Try this prompt: "Taking into account the r-value of adobe, I live in a location with heavy clay soil, and plan to build an adobe home. Will it be well-insulated?"
These edge case "gotchas" are missing the point.
> At no point does the LLM know that 5+6 = 11
Does it need to "know" that (by your narrow definition of "know") in order to reason about a word math problem?
> if asked to solve a problem in which 5+6 was an implicit component of the solution but not explicitly present in the text, it would be completely lost
Can you provide an example? What makes you believe it can't be trained to solve those too? That's just a higher abstraction over the language. Add more layers, more training, etc. Many humans cannot solve basic math word puzzles that this artificial neural network can already solve.
If I ask you to multiply two (largeish) numbers together, you will be able to do so, using an algorithm/process that you can apply to the multiplication of any two numbers, whether anyone has ever told you about those numbers before or not.

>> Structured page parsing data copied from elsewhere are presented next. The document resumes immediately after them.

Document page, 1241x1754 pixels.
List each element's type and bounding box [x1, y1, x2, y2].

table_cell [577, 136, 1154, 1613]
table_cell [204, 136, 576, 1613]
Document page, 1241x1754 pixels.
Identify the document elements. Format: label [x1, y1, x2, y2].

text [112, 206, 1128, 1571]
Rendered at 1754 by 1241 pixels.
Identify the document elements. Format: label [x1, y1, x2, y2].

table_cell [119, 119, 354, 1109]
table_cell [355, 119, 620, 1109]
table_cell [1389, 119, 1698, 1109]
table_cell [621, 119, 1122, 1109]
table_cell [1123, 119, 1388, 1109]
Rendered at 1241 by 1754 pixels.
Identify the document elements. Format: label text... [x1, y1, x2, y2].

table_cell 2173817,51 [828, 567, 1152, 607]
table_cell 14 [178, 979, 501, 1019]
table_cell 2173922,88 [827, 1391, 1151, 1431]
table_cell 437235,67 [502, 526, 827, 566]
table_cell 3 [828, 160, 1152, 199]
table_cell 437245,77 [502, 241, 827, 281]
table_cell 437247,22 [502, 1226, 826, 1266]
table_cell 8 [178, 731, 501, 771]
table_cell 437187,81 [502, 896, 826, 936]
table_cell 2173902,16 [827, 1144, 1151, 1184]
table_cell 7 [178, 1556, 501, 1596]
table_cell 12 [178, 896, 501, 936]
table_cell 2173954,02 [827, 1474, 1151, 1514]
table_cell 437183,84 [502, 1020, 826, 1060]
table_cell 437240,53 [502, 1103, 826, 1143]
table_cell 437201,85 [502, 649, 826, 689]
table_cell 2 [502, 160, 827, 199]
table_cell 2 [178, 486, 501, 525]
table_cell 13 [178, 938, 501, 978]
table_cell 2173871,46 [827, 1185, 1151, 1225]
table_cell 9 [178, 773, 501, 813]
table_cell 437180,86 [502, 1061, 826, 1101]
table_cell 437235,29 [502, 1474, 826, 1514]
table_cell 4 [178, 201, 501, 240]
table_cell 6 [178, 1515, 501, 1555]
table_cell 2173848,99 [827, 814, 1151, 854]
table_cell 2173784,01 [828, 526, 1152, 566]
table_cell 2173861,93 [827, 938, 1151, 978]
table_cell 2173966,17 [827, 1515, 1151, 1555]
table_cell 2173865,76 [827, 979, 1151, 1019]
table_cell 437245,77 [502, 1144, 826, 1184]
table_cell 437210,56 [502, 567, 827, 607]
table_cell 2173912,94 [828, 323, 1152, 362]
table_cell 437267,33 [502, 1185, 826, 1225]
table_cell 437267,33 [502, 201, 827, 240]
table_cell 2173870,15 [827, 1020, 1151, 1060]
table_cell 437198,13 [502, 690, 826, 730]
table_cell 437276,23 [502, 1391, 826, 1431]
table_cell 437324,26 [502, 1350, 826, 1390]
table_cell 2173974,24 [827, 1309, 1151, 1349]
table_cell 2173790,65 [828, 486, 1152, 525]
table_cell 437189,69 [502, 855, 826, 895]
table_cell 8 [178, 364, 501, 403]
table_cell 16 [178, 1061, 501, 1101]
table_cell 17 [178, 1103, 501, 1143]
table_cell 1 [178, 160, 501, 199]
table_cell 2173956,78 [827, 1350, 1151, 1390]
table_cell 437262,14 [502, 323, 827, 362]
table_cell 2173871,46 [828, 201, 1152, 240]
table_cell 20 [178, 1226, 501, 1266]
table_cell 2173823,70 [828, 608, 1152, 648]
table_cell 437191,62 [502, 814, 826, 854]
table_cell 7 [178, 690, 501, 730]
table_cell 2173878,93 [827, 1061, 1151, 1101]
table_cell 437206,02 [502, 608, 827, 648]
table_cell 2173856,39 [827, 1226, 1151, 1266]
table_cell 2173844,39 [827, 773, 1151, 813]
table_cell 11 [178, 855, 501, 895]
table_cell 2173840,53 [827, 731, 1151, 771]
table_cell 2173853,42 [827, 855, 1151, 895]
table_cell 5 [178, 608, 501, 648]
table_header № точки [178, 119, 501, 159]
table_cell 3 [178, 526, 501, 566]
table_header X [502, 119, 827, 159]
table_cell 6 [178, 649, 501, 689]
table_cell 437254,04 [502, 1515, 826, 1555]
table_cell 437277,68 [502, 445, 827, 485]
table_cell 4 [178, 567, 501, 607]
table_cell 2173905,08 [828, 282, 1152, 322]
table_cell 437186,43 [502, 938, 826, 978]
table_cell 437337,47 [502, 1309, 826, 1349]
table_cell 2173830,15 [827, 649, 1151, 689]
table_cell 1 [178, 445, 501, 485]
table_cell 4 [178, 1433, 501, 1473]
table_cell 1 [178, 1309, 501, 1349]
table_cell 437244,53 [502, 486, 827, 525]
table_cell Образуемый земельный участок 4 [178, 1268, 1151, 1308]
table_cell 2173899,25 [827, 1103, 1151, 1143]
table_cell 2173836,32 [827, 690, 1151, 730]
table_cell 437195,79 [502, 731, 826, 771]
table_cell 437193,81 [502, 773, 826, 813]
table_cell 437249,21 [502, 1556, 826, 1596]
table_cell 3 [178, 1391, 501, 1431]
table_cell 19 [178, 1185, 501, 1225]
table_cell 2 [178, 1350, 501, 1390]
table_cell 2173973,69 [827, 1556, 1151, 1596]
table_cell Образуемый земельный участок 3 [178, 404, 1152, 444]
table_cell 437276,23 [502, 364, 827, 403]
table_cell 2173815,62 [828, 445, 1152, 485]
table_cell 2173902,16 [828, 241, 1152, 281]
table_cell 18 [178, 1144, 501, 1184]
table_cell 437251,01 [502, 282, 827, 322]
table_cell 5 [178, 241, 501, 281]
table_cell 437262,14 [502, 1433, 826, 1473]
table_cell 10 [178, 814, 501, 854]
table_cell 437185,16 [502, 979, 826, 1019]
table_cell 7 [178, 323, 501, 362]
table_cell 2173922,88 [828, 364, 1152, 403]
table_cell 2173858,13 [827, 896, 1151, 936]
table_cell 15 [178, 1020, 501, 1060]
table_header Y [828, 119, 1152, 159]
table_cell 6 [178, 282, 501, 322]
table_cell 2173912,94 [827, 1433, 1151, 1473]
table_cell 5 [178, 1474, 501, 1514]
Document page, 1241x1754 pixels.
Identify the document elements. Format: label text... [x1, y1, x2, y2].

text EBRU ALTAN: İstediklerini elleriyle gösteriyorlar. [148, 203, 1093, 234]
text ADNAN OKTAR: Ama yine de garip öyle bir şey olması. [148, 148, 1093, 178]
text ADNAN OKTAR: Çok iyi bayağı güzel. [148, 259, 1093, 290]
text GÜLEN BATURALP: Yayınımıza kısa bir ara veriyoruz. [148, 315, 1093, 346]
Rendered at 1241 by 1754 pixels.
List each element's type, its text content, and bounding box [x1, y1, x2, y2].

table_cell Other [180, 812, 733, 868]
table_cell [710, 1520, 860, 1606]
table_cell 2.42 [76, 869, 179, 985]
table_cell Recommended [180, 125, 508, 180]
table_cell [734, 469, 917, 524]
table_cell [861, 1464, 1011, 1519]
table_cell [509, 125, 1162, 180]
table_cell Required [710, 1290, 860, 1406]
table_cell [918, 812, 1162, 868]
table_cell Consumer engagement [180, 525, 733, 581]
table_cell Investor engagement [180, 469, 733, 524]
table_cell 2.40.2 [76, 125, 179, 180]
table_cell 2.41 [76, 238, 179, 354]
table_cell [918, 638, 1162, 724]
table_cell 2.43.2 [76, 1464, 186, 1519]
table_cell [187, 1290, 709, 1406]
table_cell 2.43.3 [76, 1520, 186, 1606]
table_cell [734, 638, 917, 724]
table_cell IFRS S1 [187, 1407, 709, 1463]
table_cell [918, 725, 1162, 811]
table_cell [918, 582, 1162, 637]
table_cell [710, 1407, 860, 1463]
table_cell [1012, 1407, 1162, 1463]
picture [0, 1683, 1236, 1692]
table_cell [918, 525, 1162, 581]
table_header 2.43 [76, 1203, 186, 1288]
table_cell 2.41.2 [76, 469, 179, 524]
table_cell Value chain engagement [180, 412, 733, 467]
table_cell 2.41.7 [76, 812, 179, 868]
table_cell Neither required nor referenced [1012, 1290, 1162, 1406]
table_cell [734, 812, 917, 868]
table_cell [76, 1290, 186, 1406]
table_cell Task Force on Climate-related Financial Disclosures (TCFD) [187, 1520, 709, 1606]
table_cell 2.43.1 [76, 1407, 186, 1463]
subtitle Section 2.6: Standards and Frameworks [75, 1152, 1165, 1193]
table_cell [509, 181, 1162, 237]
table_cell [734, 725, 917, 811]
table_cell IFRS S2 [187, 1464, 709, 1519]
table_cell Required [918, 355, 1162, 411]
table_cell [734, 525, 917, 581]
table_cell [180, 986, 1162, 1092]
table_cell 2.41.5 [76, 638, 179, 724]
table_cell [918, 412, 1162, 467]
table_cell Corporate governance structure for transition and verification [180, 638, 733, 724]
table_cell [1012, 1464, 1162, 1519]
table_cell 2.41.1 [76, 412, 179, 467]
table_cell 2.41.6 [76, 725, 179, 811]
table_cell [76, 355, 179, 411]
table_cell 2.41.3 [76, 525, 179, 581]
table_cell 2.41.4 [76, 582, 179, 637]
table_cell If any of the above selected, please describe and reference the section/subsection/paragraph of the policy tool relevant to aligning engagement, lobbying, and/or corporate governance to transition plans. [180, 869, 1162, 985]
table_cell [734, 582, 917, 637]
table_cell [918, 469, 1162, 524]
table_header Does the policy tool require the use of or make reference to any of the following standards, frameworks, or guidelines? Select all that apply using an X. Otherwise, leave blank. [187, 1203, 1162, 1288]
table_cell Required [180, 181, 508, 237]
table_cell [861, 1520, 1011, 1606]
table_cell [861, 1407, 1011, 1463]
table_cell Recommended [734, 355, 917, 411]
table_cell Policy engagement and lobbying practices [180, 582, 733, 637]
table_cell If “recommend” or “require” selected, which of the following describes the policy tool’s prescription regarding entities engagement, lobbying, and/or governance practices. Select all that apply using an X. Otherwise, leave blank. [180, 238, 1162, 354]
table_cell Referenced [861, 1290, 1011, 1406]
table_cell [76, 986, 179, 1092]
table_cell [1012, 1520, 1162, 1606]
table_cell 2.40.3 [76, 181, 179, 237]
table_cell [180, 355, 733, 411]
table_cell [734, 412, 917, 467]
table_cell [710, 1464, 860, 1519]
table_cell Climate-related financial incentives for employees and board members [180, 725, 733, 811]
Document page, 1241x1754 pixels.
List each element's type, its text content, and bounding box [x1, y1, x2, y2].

LLM's cannot do this. Give them a math problem that doesn't exist in their training set and they cannot solve it. This has been demonstrated many times.
They routinely solve math problems (and other reasoning tasks) that don't exist in their training set. Examples were in that paper I linked to. This is one of the incredible emergent properties of LLMs / deep neural networks.
Try it out today on GPT-4. Make up your own math problems and go for it.